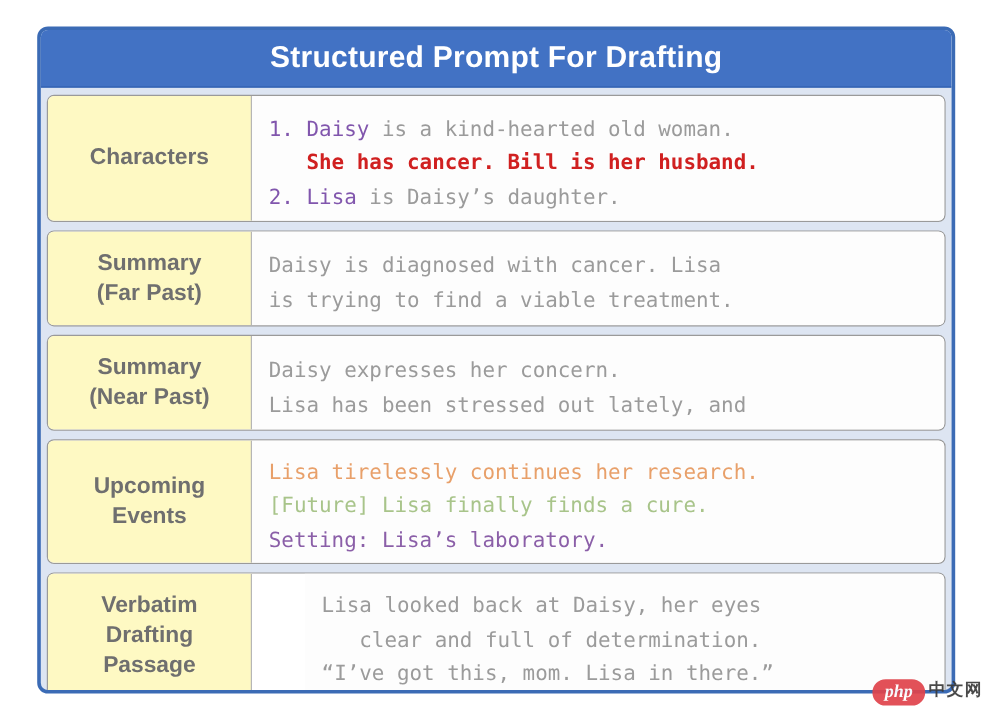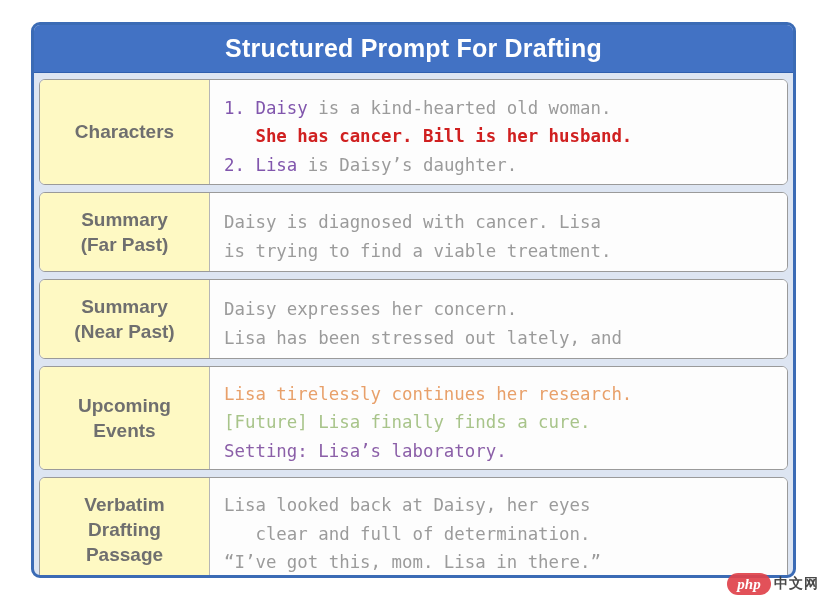--- a/index.html
+++ b/index.html
@@ -57,21 +57,21 @@
   .row {
     display: flex;
     align-items: stretch;
     margin-bottom: 7px;
     border: 1px solid #9a9a9a;
     border-radius: 6px;
     background: #ffffff;
     overflow: hidden;
     box-sizing: border-box;
   }
-  .row:last-child { margin-bottom: 0; }
+  .row:last-child { margin-bottom: 0; gap: 44px; }
 
   .row-label {
     width: 170px;
     flex: 0 0 170px;
     background: #fef9c3;
     border-right: 1px solid #b6b6b6;
     display: flex;
     flex-direction: column;
     align-items: center;
     justify-content: center;
@@ -116,23 +116,23 @@
   .r-characters { height: 106px; }
   .r-sum-far    { height: 80px;  }
   .r-sum-near   { height: 80px;  }
   .r-upcoming   { height: 104px; }
   .r-verbatim   { height: 105px; }
 
   
   #watermark {
     position: absolute;
     right: 8px;
-    bottom: 6px;
-    display: flex;
-    align-items: center;
+    bottom: 13px;
+    display: flex;
+    align-items: flex-start;
     opacity: 0.92;
     pointer-events: none;
   }
   #wm-logo {
     width: 44px;
     height: 22px;
     border-radius: 11px;
     background: #e0434b;
     color: #ffffff;
     font-size: 15px;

================

EXERCISE GOAL
Leaving out the images, return the entries above exactly as they read.

YOUR RESPONSE
--- a/index.html
+++ b/index.html
@@ -57,21 +57,21 @@
   .row {
     display: flex;
     align-items: stretch;
     margin-bottom: 7px;
     border: 1px solid #9a9a9a;
     border-radius: 6px;
     background: #ffffff;
     overflow: hidden;
     box-sizing: border-box;
   }
-  .row:last-child { margin-bottom: 0; }
+  .row:last-child { margin-bottom: 0; gap: 44px; }
 
   .row-label {
     width: 170px;
     flex: 0 0 170px;
     background: #fef9c3;
     border-right: 1px solid #b6b6b6;
     display: flex;
     flex-direction: column;
     align-items: center;
     justify-content: center;
@@ -116,23 +116,23 @@
   .r-characters { height: 106px; }
   .r-sum-far    { height: 80px;  }
   .r-sum-near   { height: 80px;  }
   .r-upcoming   { height: 104px; }
   .r-verbatim   { height: 105px; }
 
   
   #watermark {
     position: absolute;
     right: 8px;
-    bottom: 6px;
-    display: flex;
-    align-items: center;
+    bottom: 13px;
+    display: flex;
+    align-items: flex-start;
     opacity: 0.92;
     pointer-events: none;
   }
   #wm-logo {
     width: 44px;
     height: 22px;
     border-radius: 11px;
     background: #e0434b;
     color: #ffffff;
     font-size: 15px;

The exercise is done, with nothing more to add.